Le cancer est un tsunami. A son annonce, la vie du patient et de son entourage est chamboulée. Le patient se trouve dans un état de sidération avec milles pensées et émotions qui se bousculent. Puis très vite, tout se met en place. On se retrouve pris dans un flot d’informations et de termes nouveaux, médicaux pour la plupart. Le quotidien est chamboulé, on avance au jour le jour au rythme des rendez-vous médicaux, des chimios, des analyses et autres examens. Et dans cette période, ce n’est pas toujours évident de se projeter dans la vie après le cancer, quand la mer sera plus calme.
Puis un jour, ce que vous attendiez avec impatience est annoncée. Vous êtes en rémission. Vous avez réussi ! Les traitements s’achèvent et les rendez-vous médicaux quasi-quotidiens s’espacent de plus en plus pour ne devenir qu’un suivi régulier.

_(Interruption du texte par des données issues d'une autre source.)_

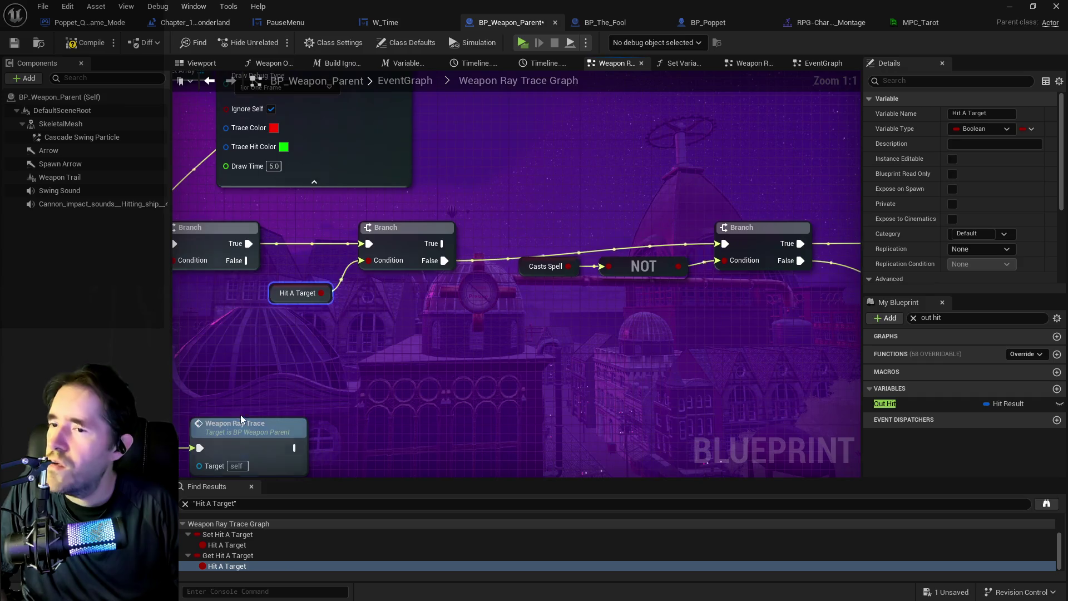
scroll(283, 391, "down", 1)
Step: Wire the first Branch's True straight to the third Branch, move the Hit A Target branch lower, and save
left_click_drag(252, 262, 525, 271)
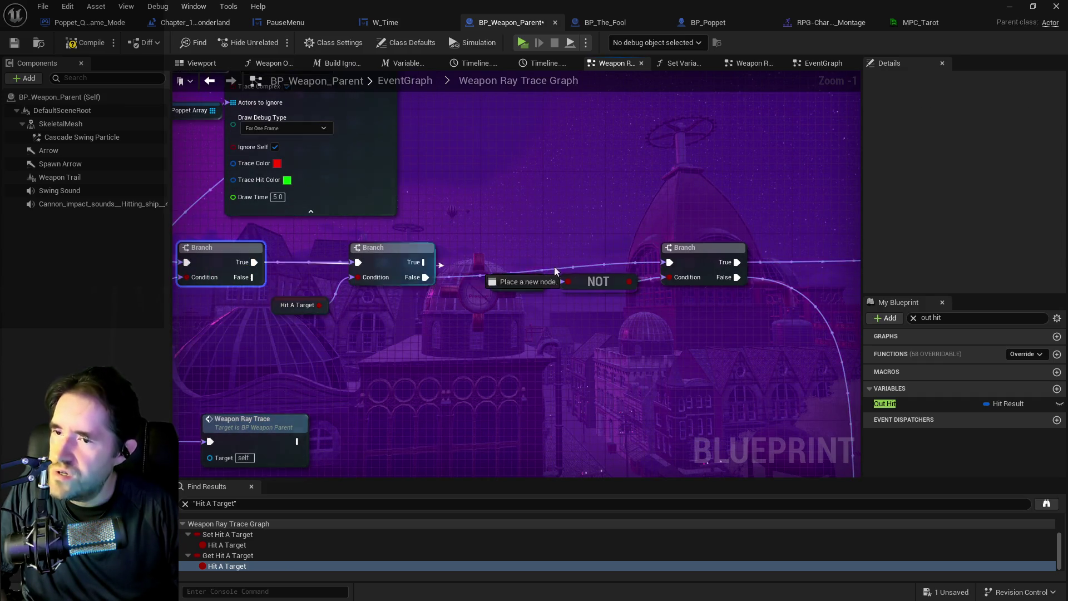
left_click_drag(682, 266, 676, 263)
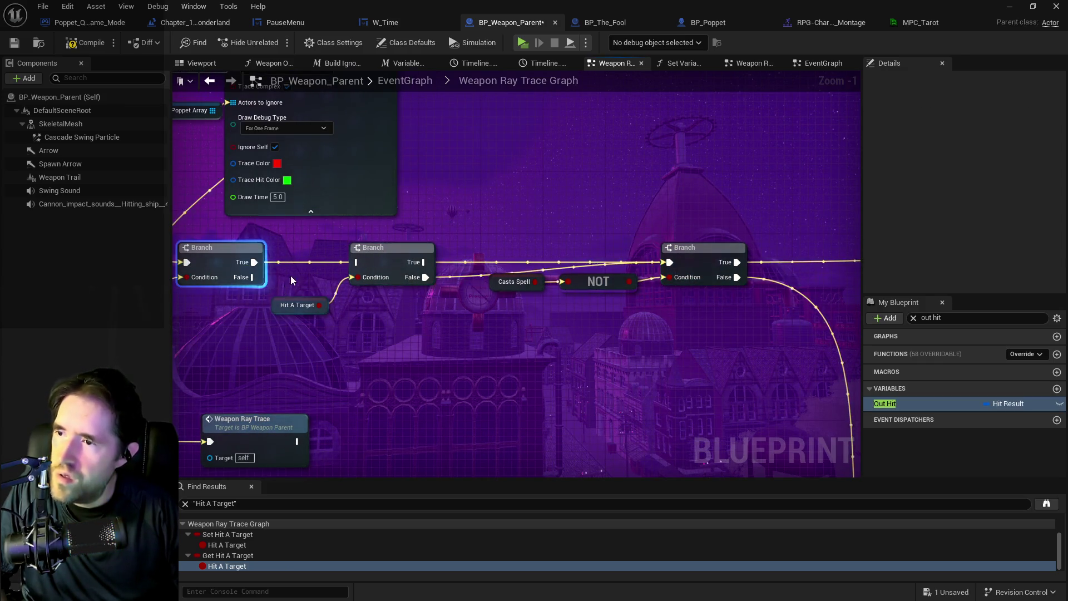
left_click_drag(356, 319, 356, 319)
mouse_move(402, 272)
left_mouse_down()
mouse_move(387, 332)
mouse_move(363, 334)
mouse_move(660, 324)
left_mouse_up()
mouse_move(522, 247)
left_mouse_down()
mouse_move(372, 275)
mouse_move(489, 266)
mouse_move(487, 277)
left_mouse_up()
left_click_drag(242, 348, 262, 252)
left_click_drag(426, 404, 178, 397)
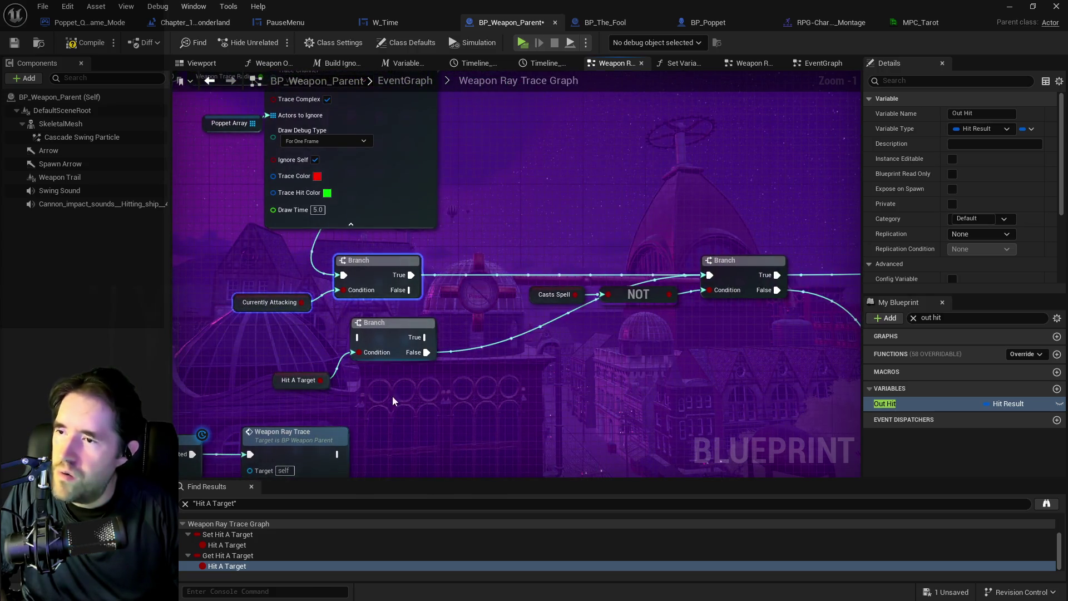
key("ctrl+s")
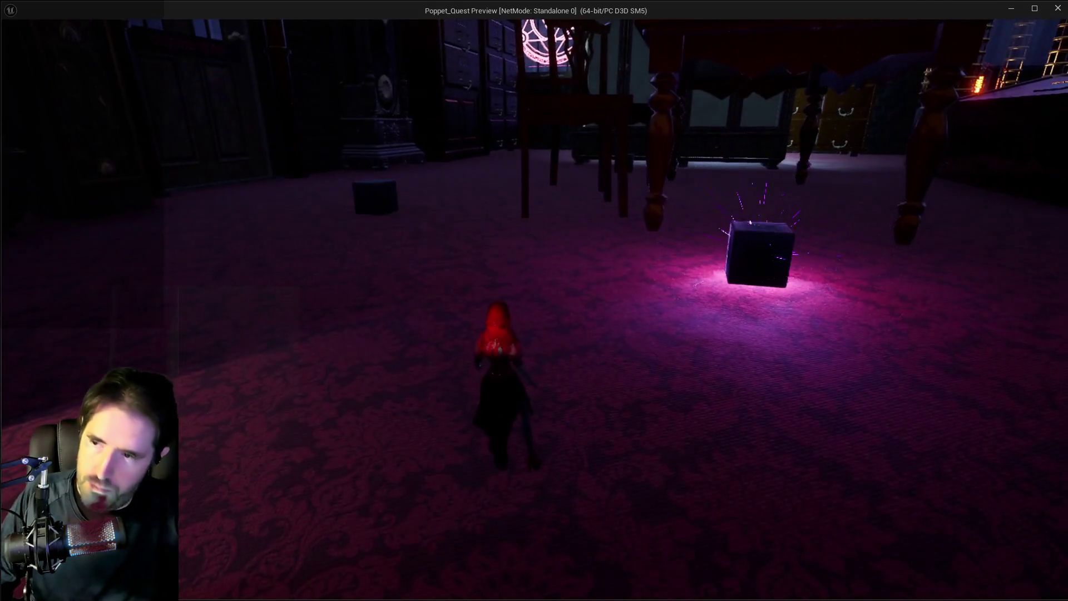
Step: Move the character to test the hammer attack, then stop the game preview
key("w")
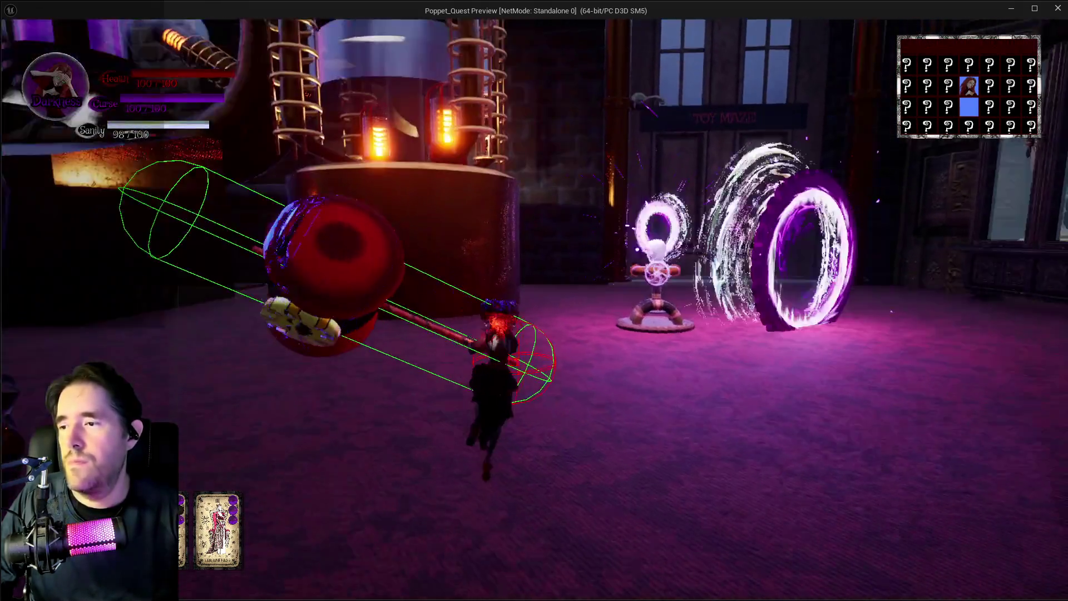
key("Escape")
Step: Pan along the trace graph from the gameplay tag checks to the Target Damaged node
left_click_drag(575, 249, 405, 306)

Et comme la plupart des gens, vous pensiez que le moment de la rémission serait un soulagement et que vous reprendriez une vie normale en laissant derrière vous cette épreuve. Sauf que parfois, ce n’est pas si simple. La rémission n’est pas aussi libératrice que ce que l’on attendait. Pourquoi ? Parce que nous sommes pleins de contradictions et d’ambivalences. Parce que contrairement aux idées reçues, l’arrêt des traitements n’implique pas un retour à la normal immédiat et surtout il y a bien un avant et un après le cancer !
Et maintenant ?
Maintenant que la vie peut reprendre son cours, il est possible de se sentir un peu perdu, d’avoir l’impression d’avancer à tâtons. Surtout les premiers temps. Il faut d’abord réussir à sortir du statut de malade que l’on a porté durant des mois voire des années. Apprendre à faire sans les soignants et les médecins qui ont su guider et accompagner tout au long des traitements. En gros, on se retrouve seul face à sa vie qui continue autrement et on ne sait pas vraiment comment ou quoi faire.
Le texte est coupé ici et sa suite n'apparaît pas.